Dr. Jennifer Forbey and Dr. Lisa Warner
Humans have been using plants to heal since prehistory. Plants play a critical role in drug discovery, but can be hindered by the time and cost of collecting and screening large numbers of randomly selected plant samples. Current field identification is based on morphological phenotypes, which is not always reliable. One solution is to develop a device that can rapidly identify plants with the highest potential for bioactivity in the field. In a lab setting bioactivity can be determined with the use of a simple UV fluorescence assay. We hypothesize that a mobile darkroom with UV lights, that is field compatible, can be used to identify plants with higher levels of bioactive chemicals. Recent work demonstrated that sagebrush subspecies, whose leaves fluoresce blue when immersed in water and held under a UV light, have lower concentrations of potentially toxic chemicals when compared to the subspecies that do not fluoresce blue and appear to be a preferred food source for Sage Grouse. The device provides a controlled environment to visualize the plant’s UV fluorescence and the ability to document the fluorescence with a smartphone.
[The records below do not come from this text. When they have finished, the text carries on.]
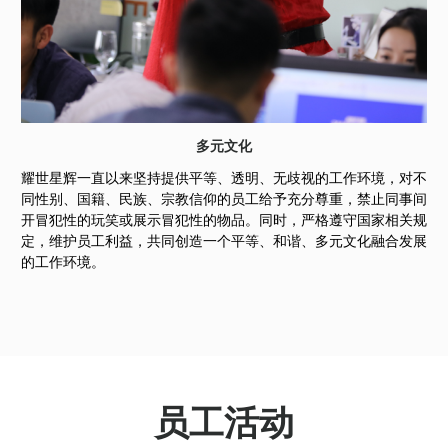
多元文化
耀世星辉一直以来坚持提供平等、透明、无歧视的工作环境，对不
同性别、国籍、民族、宗教信仰的员工给予充分尊重，禁止同事间
开冒犯性的玩笑或展示冒犯性的物品。同时，严格遵守国家相关规
定，维护员工利益，共同创造一个平等、和谐、多元文化融合发展
的工作环境。
员工活动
This mobile darkroom allows researchers, while in the field, to identify plants containing fluorescent compounds leading to a more targeted collection of plants which saves time and resources in the drug discovery process.
Meyer, Andrea C.; Forbey, Jennifer; Warner, Lisa; Zantman, Aurora; Conner, Debbie; and Meyer, Justan, "Sagebrush UV Fluorescence Viewed and Documented with a Mobile Darkroom" (2022). 2022 Undergraduate Research Showcase. 105.